Hacettepe, mutlak kazanmak zorunda olduğu maçta Eskişehirspor'la 2-2 berabere kaldı. Batuhan'ın 87. dakikadaki golü, takımına 1 puanı getirdi. Eskişehirspor taraftarı ile Batuhan arasındaki ilişki ise gün geçtikçe iyileşiyor. Her gol sevincini doğrudan tribünlerle paylaşan Batuhan'ın bonservisini sene sonunda Eskişehir'in alması sürpriz olmaz.
Bir diğer zirve takipçisi Beşiktaş, iki rakibinin puan kaybettiği bu haftayı değerlendiremedi ve Konya deplasmanında 2 puan kaybetti. İzlediğim kadarıyla Ernst iyi bir performans ortaya koysa da, Beşiktaş'ın oynadığı oyun umut vermiyordu.
Haftanın diğer maçlarında ise, Gaziantepspor üst sıralardaki önemli rakibi Ankaraspor'u 2-0 mağlup etti. Düşme hattını çok yakından ilgilendiren Antalyaspor-Denizlispor maçında ise gülen taraf Antalyaspor oldu. Son olarak Gençlerbirliği deplasmanına giden Ertuğrul Sağlam önderliğindeki Bursaspor, Gençlerbirliği'ni 2-1 mağlup ederek rakibine büyük bir hasar vermiş oldu. 19 Mayıs'ın suni çim zemininde ev sahibi takımların neden puan kazanamadığını ise başka bir yazıda tartışalım.

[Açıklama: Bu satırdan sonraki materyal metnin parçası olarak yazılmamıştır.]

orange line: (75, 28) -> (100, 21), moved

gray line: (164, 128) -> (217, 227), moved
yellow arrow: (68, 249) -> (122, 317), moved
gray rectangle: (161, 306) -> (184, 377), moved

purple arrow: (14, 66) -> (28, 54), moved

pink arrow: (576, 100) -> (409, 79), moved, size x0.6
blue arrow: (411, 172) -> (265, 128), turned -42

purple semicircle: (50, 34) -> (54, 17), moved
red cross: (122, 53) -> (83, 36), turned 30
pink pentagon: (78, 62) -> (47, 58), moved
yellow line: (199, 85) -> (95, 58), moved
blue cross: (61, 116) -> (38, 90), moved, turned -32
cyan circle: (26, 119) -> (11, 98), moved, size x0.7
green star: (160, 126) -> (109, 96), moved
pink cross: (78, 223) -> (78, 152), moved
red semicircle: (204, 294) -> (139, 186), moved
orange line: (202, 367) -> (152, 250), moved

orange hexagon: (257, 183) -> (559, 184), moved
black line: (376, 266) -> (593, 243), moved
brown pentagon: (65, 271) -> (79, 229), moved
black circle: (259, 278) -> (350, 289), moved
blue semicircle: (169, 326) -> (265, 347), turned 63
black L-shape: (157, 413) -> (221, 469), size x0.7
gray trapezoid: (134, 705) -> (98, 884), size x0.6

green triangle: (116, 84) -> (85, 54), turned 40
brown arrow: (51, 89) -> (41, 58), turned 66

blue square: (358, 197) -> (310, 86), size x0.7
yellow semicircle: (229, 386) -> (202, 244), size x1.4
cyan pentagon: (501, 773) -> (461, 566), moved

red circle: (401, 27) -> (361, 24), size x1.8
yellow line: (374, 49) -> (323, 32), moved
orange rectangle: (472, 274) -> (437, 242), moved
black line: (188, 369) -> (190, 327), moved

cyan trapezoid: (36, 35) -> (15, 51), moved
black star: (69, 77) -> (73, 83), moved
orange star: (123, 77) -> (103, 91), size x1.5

Önemli maçlardan çıkan sürpriz sonuçlar ve inanılmaz hakem hataları bu haftayı unutulmaz hale getirdi. İddia ediyorum ki, sene sonunda canı yanan takımlar, bu haftada aldığı sonuçları öfke ve hüzün ile anacaktır. Herşeye rağmen, Turkcell Süper Lig, hiç bitmesin!